« L’innommable » est l’ultime
volet de la trilogie sans nom, après « Molloy » et « Malone
meurt ». Comme ses grands frères, il est obscur, opaque et surtout
décharné. À chaque page ou presque le narrateur (Mahood, Worm, un autre ?)
perd un bout de son corps. Pas sûr qu’en début de livre il était entier, mais
certain qu’à la fin il ne reste plus rien. Sur ce point, ce roman difficile d’accès
peut être placé près de « La peau de chagrin » de BALZAC, mais
seulement sur ce point. Pour le reste, il est résolument original et tortueux et
loin du classicisme.
Des personnages des deux premiers tomes de
la trilogie réapparaissent, furtivement. Molloy et Malone notamment. Mais sont-ce
bien eux ? Comme toujours chez BECKETT, une réflexion apporte une
question, une réponse puis une contre-réponse. Nous ne sommes jamais sûrs de
rien. Le narrateur (qui ?) est immobile, dans une chambre, sur une île.
C’est tout. « Je n’ai besoin de rien
savoir sur moi ». Sa vue baisse. Ah, il est insomniaque. Et seul. Très
seul. Encore que. Car il croise de nombreux personnages dans cette histoire
(notamment ceux de sa toute première trilogie démarrée avec « Watt »,
ici entraperçus), mais n’est-ce pas uniquement en pensée, en souvenir ou en
imagination ? N’a-t-il pas inventé ces formes humaines ?
J’oubliais : il est unijambiste. Et peu à peu devient sourd. Muet. Du
moins c’est ce que l’on croit comprendre. On voit deux moignons à la place des
mains. Choc ultime : son corps rétrécit. « Ayant déjà perdu une jambe, il est vraisemblable en effet que j’aie pu
égarer l’autre. De même pour les bras. Transition facile, en somme. Même que
dire de cette autre vieillesse dont ils m’ont gratifié, si j’ai bonne mémoire,
et de cette autre maturité, auxquelles il ne manquait ni bras ni jambes, mais
seulement la faculté d’en tirer parti ? ».
Dans ce roman on navigue en pleine opacité,
pas de décor, pas de temporalité pour se repérer, quasiment pas d’espace, aucun
repère géographique. Une île, mais cette information non plus n’est pas
vérifiée. Ni vérifiable. Les phrases se font de plus en plus longues, voire
presque interminables. Mais décharnées, ça me paraît définitivement le terme le
plus approprié. BECKETT excelle dans la déconstruction de la littérature.

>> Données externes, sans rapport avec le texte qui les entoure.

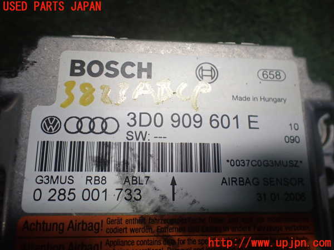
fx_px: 289
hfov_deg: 60.0
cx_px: 167
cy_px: 125
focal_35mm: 30
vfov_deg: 46.8
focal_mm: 5.4
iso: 500
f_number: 2.3
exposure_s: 1/125
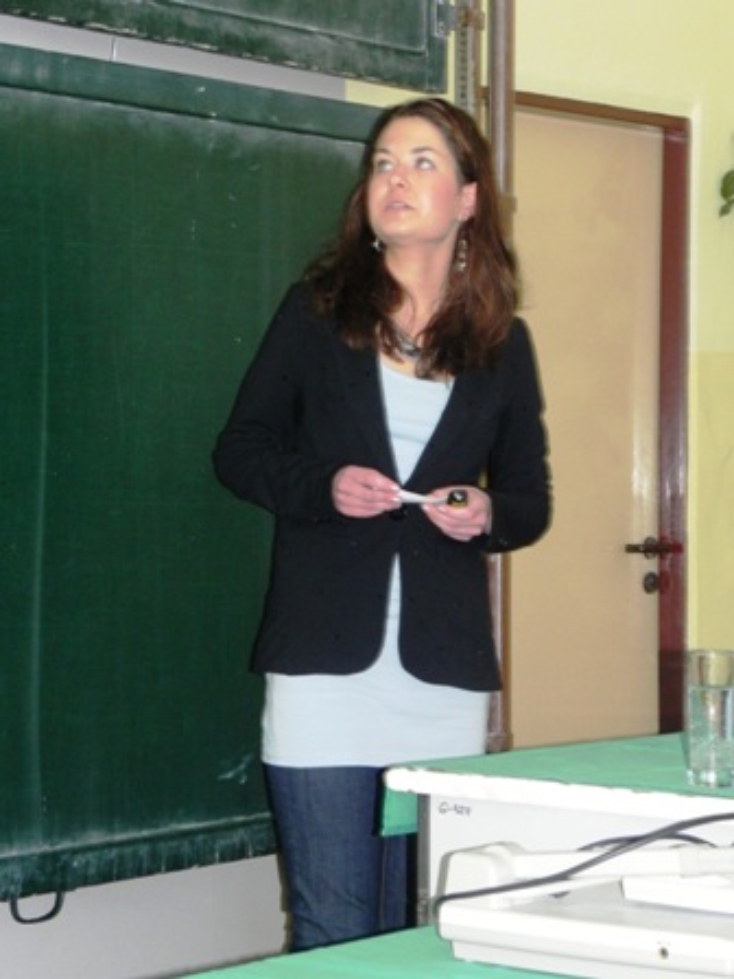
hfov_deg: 15.6
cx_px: 367
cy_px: 490
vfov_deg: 20.7
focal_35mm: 95
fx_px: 2686
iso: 400
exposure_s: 1/30
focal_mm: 16.9
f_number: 4.5
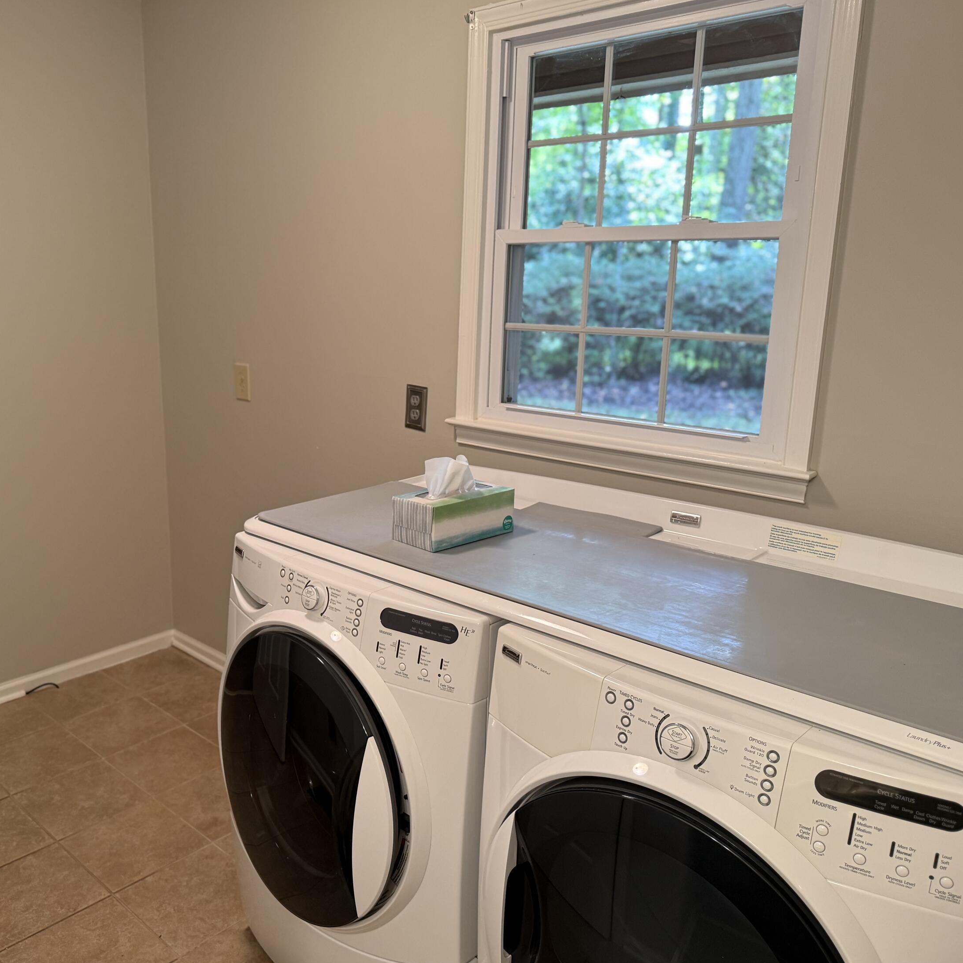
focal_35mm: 29
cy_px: 485
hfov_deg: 54.7
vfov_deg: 55.6
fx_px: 913
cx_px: 340
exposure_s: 1/60
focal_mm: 6.76
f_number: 1.78
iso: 200
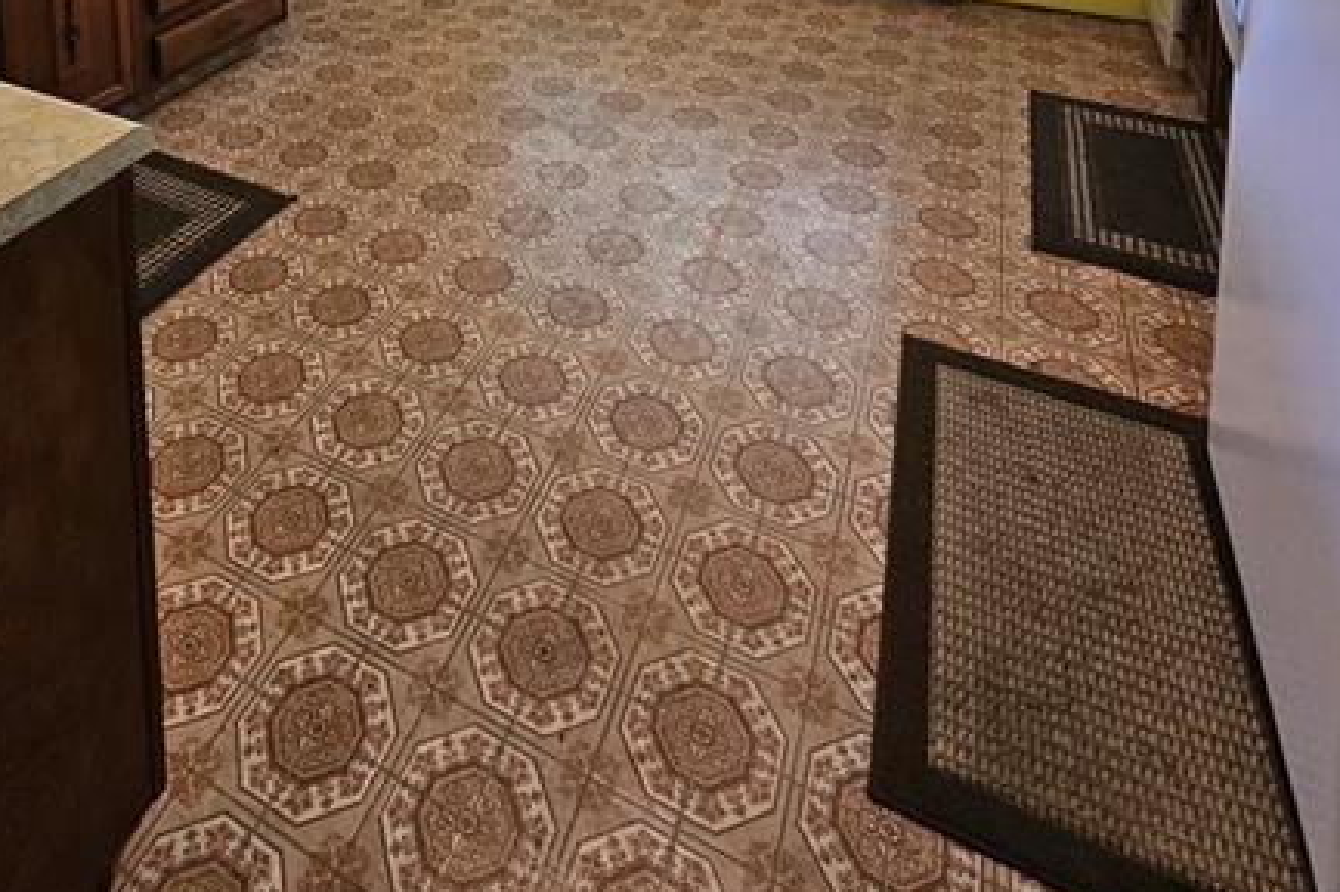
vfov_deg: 36.1
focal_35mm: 24
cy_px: -257
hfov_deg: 72.1
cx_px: 477
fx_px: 893
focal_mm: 2.2
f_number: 2.2
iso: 200
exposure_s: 1/60
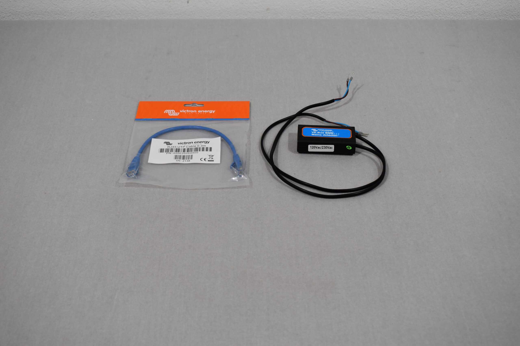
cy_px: 173
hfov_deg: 45.0
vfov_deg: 30.9
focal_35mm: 44
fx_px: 628
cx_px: 260
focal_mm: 29
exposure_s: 1/125
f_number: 5.6
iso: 360
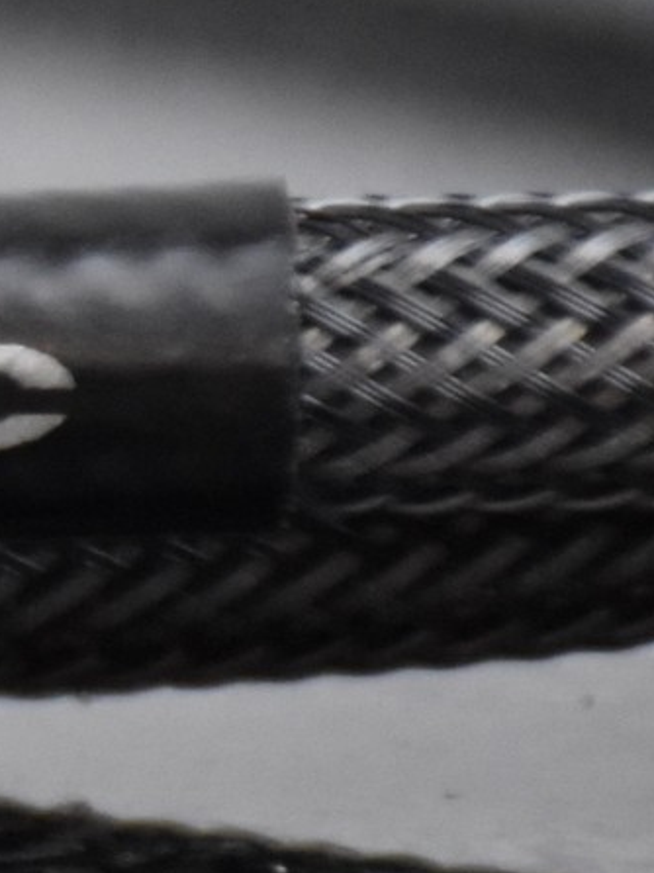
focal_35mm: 870
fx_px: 21937
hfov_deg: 1.7
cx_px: -1672
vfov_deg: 2.3
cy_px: 319
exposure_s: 1/60
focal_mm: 112
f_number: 5.6
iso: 2000
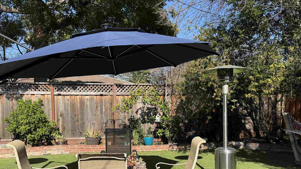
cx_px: 166
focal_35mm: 37
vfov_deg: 31.5
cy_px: 124
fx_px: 295
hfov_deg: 53.9
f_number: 1.78
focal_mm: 6.76
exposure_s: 1/2710
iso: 80
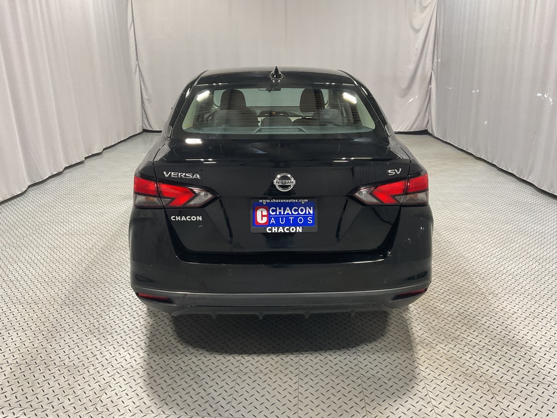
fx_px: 467
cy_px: 209
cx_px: 278
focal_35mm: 29
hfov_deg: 61.7
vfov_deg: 48.2
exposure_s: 1/60
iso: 80
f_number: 1.8
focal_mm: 3
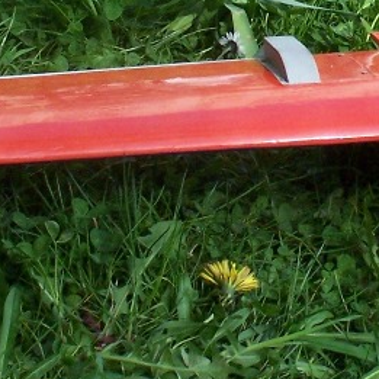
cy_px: 45
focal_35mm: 241
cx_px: 464
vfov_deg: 7.2
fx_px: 2985
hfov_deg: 7.2
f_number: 4.5
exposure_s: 1/500
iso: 200
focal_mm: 11.5
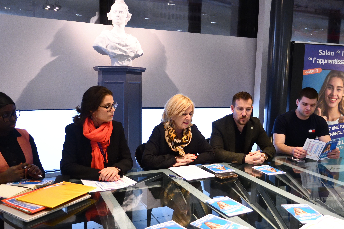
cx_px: 192
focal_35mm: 33
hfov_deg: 57.1
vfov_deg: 39.9
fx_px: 315
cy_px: 125
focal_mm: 18
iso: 5000
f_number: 4
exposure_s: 1/320
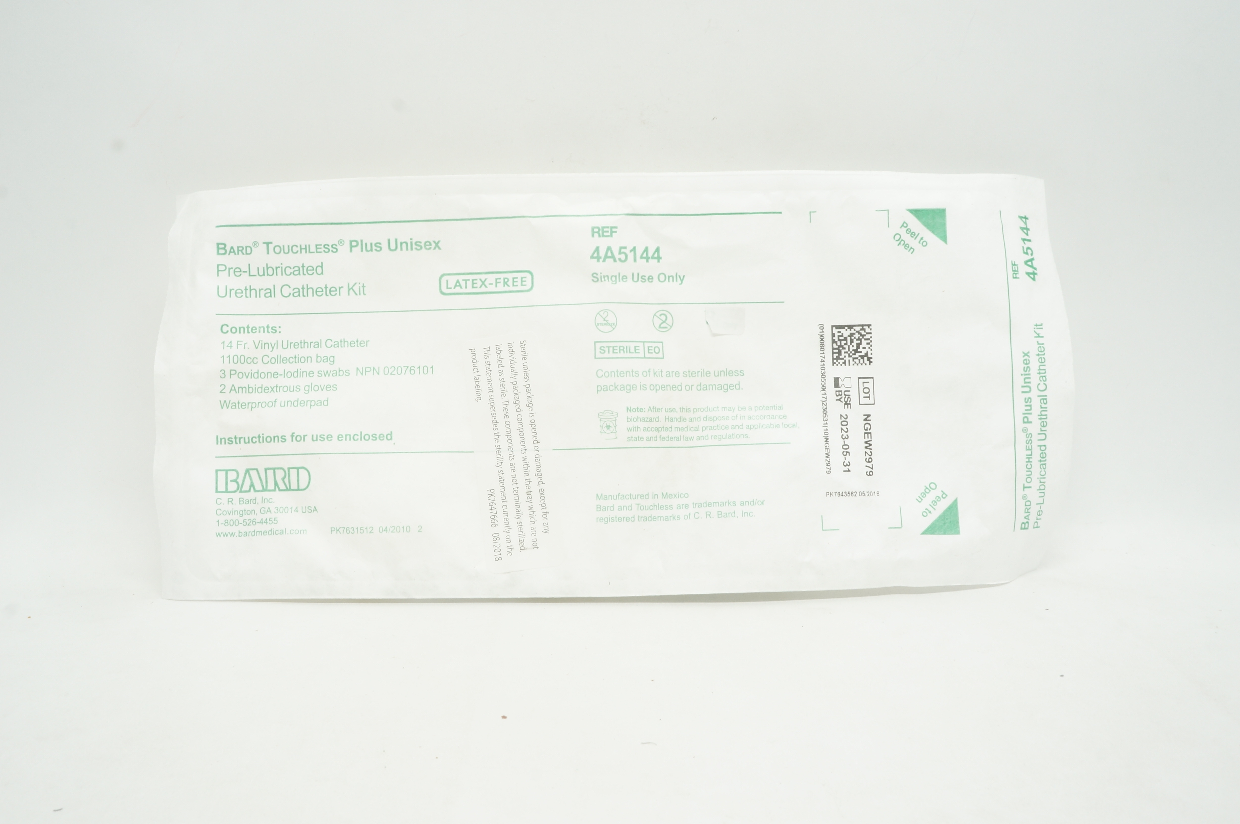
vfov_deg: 39.9
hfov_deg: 57.3
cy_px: 412
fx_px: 1135
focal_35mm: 33
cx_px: 620
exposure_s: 1/10
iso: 400
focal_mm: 22
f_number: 14
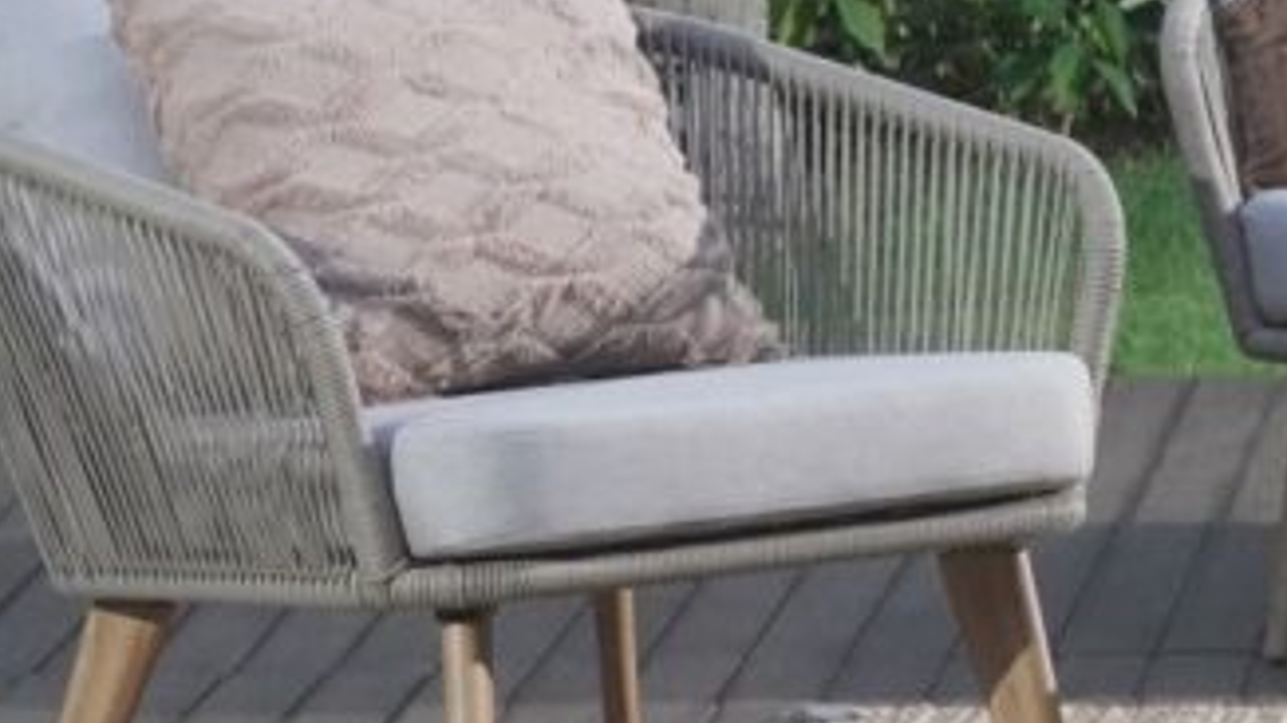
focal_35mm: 332
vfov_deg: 3.6
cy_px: -79
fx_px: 11324
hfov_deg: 6.4
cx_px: 2116
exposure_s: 1/50
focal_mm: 86
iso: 8000
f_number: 10
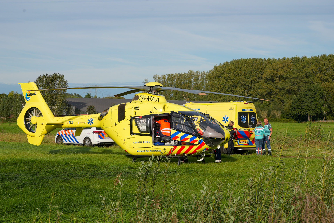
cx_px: 167
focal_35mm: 78
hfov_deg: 26.0
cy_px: 112
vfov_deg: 17.5
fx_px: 724
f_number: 10
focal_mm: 78
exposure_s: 1/250
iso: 160
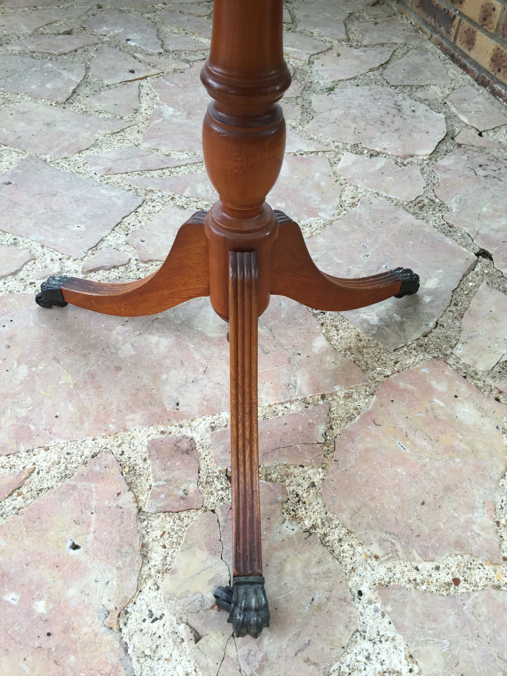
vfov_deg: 61.7
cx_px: 254
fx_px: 566
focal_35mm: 29
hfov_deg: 48.2
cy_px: 338
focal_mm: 4.15
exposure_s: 1/120
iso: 40
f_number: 2.2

Écrire un roman sans intrigue, sans dialogues, sans vis-à-vis, sans décor, sans
à-côté, sans rien de palpable, c’est le génie de BECKETT. Des sensations, une
perte progressive de tout aspect humain. Cette perte, inaugurée avec
« Molloy », s’est poursuivie dans « Malone meurt », avant
l’apothéose du néant dans cet « Innommable ». Cet « Innommable »
qui, en plus de la déchéance du corps, peu à peu puis de plus en plus
rapidement, perd parallèlement son humour ‘so british’. Il devient pesant,
poisseux, comme nihiliste.
« À
aucun moment je ne sais de quoi je parle, ni de qui, ni de quand, ni d’où, ni
avec quoi, ni pourquoi, mais j’aurais besoin de cinquante bagnards pour cette
sinistre besogne qu’il me manquerait toujours un cinquante et unième, pour
fermer les menottes, ça je le sais, sans savoir ce que ça veut dire ».
C’est peut-être cette phrase du livre qui reflète le mieux BECKETT et son
univers.
« Faisons
comme si j’étais seul au monde, alors que j’en suis le seul absent ».
Trilogie clinique et mathématique, comme dénuée de fondement, et pourtant elle
explique tellement. Le dernier volet est sorti en 1953 aux éditions de Minuit,
il est régulièrement réédité dans cette maison depuis.